- **Aim of the exercise**
Could every line of the listing be output exactly, with the pictures skipped?

- **Recorded information**

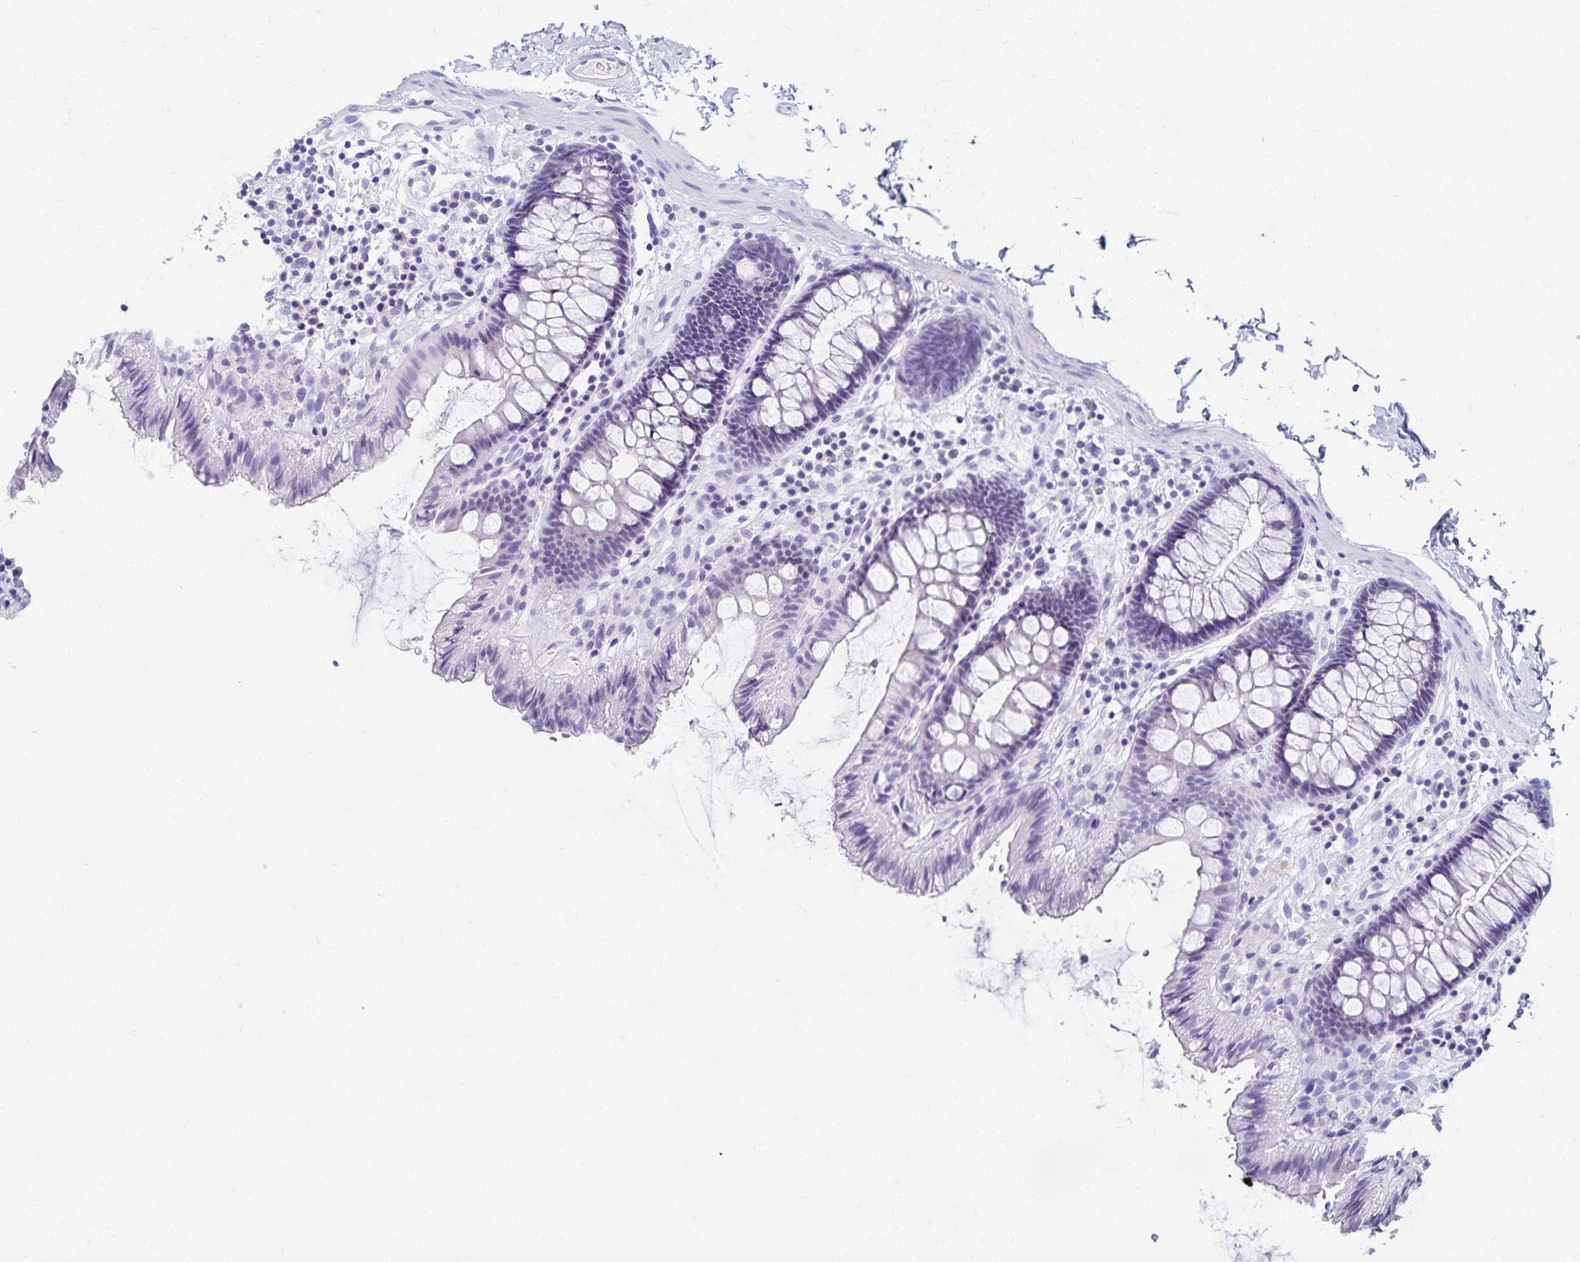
{"staining": {"intensity": "negative", "quantity": "none", "location": "none"}, "tissue": "colon", "cell_type": "Endothelial cells", "image_type": "normal", "snomed": [{"axis": "morphology", "description": "Normal tissue, NOS"}, {"axis": "topography", "description": "Colon"}], "caption": "The IHC histopathology image has no significant expression in endothelial cells of colon.", "gene": "C2orf50", "patient": {"sex": "male", "age": 84}}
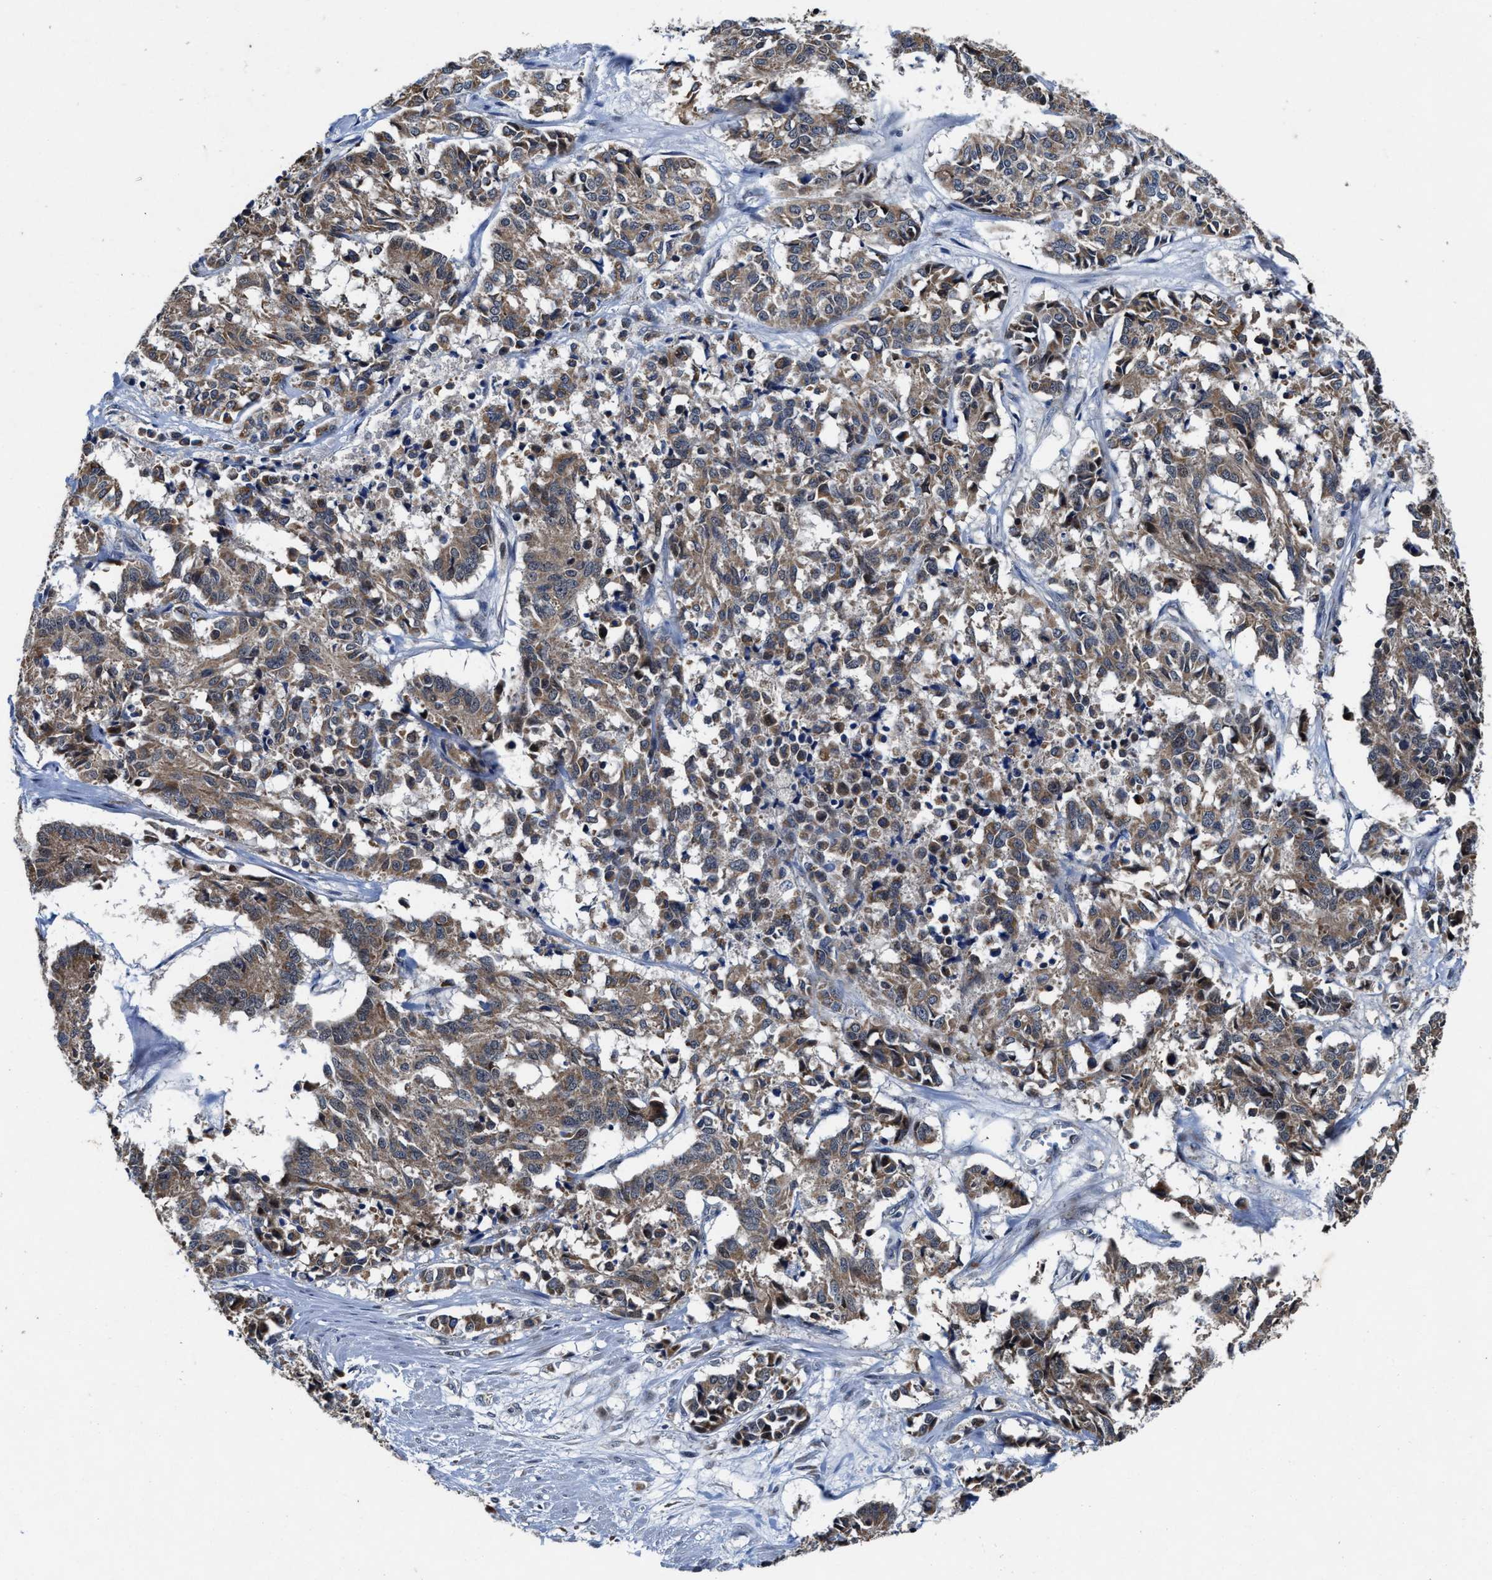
{"staining": {"intensity": "weak", "quantity": ">75%", "location": "cytoplasmic/membranous"}, "tissue": "cervical cancer", "cell_type": "Tumor cells", "image_type": "cancer", "snomed": [{"axis": "morphology", "description": "Squamous cell carcinoma, NOS"}, {"axis": "topography", "description": "Cervix"}], "caption": "Immunohistochemical staining of human squamous cell carcinoma (cervical) exhibits low levels of weak cytoplasmic/membranous protein expression in about >75% of tumor cells.", "gene": "TMEM53", "patient": {"sex": "female", "age": 35}}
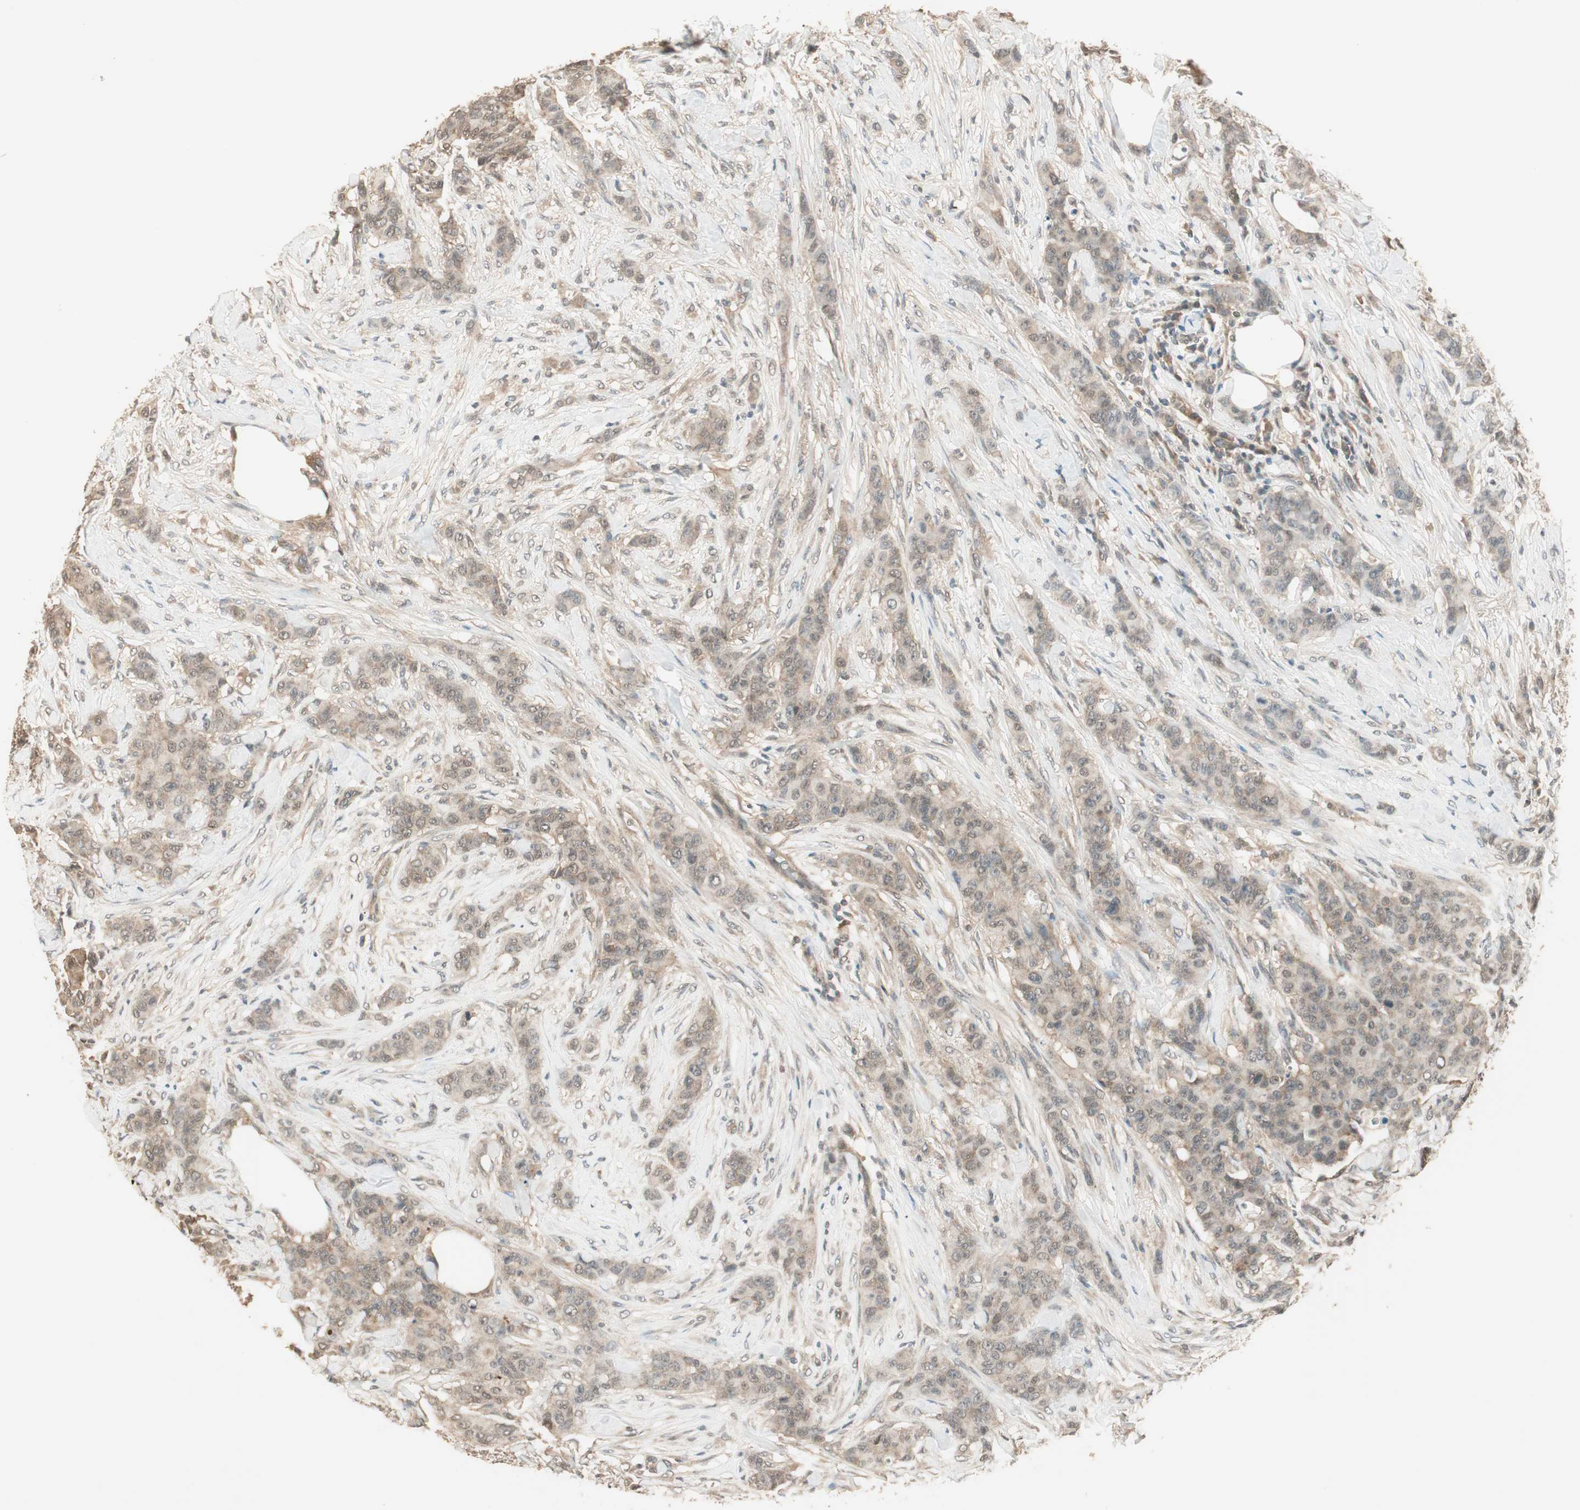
{"staining": {"intensity": "weak", "quantity": ">75%", "location": "cytoplasmic/membranous"}, "tissue": "breast cancer", "cell_type": "Tumor cells", "image_type": "cancer", "snomed": [{"axis": "morphology", "description": "Duct carcinoma"}, {"axis": "topography", "description": "Breast"}], "caption": "Breast cancer (intraductal carcinoma) was stained to show a protein in brown. There is low levels of weak cytoplasmic/membranous staining in about >75% of tumor cells.", "gene": "USP5", "patient": {"sex": "female", "age": 40}}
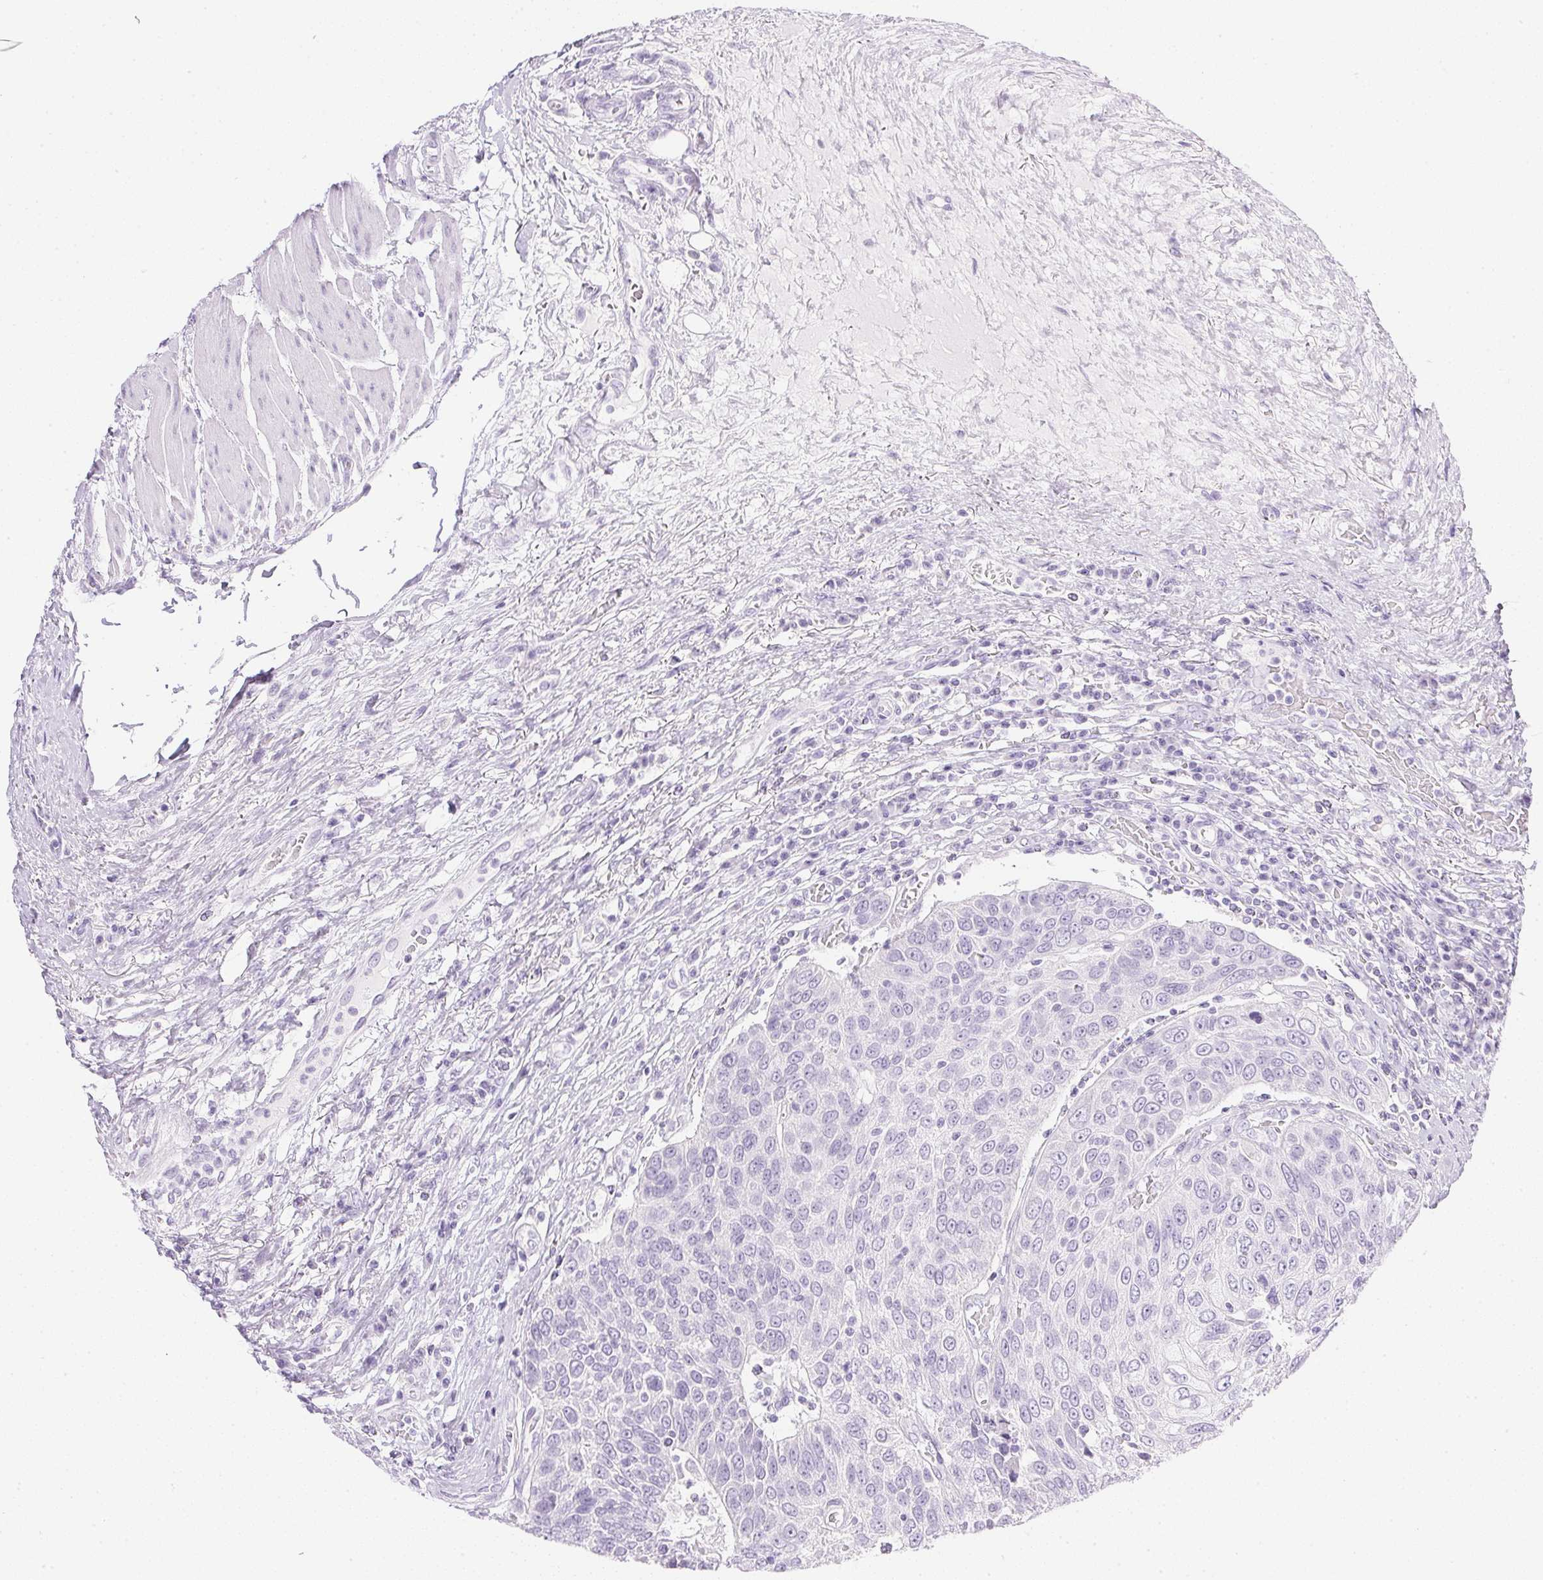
{"staining": {"intensity": "negative", "quantity": "none", "location": "none"}, "tissue": "urothelial cancer", "cell_type": "Tumor cells", "image_type": "cancer", "snomed": [{"axis": "morphology", "description": "Urothelial carcinoma, High grade"}, {"axis": "topography", "description": "Urinary bladder"}], "caption": "DAB immunohistochemical staining of urothelial cancer demonstrates no significant positivity in tumor cells.", "gene": "CPB1", "patient": {"sex": "female", "age": 70}}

- **Output**
{"staining": {"intensity": "negative", "quantity": "none", "location": "none"}, "tissue": "colon", "cell_type": "Endothelial cells", "image_type": "normal", "snomed": [{"axis": "morphology", "description": "Normal tissue, NOS"}, {"axis": "topography", "description": "Colon"}], "caption": "The IHC histopathology image has no significant expression in endothelial cells of colon.", "gene": "C2orf50", "patient": {"sex": "male", "age": 84}}
{"staining": {"intensity": "weak", "quantity": ">75%", "location": "cytoplasmic/membranous"}, "tissue": "cervical cancer", "cell_type": "Tumor cells", "image_type": "cancer", "snomed": [{"axis": "morphology", "description": "Squamous cell carcinoma, NOS"}, {"axis": "topography", "description": "Cervix"}], "caption": "Immunohistochemical staining of human squamous cell carcinoma (cervical) exhibits low levels of weak cytoplasmic/membranous protein expression in about >75% of tumor cells.", "gene": "TMEM53", "patient": {"sex": "female", "age": 35}}
{"staining": {"intensity": "weak", "quantity": ">75%", "location": "cytoplasmic/membranous"}, "tissue": "breast cancer", "cell_type": "Tumor cells", "image_type": "cancer", "snomed": [{"axis": "morphology", "description": "Duct carcinoma"}, {"axis": "topography", "description": "Breast"}], "caption": "Breast cancer (intraductal carcinoma) was stained to show a protein in brown. There is low levels of weak cytoplasmic/membranous staining in about >75% of tumor cells.", "gene": "USP5", "patient": {"sex": "female", "age": 40}}
{"staining": {"intensity": "negative", "quantity": "none", "location": "none"}, "tissue": "urothelial cancer", "cell_type": "Tumor cells", "image_type": "cancer", "snomed": [{"axis": "morphology", "description": "Urothelial carcinoma, High grade"}, {"axis": "topography", "description": "Urinary bladder"}], "caption": "DAB immunohistochemical staining of urothelial cancer demonstrates no significant positivity in tumor cells.", "gene": "CPB1", "patient": {"sex": "female", "age": 70}}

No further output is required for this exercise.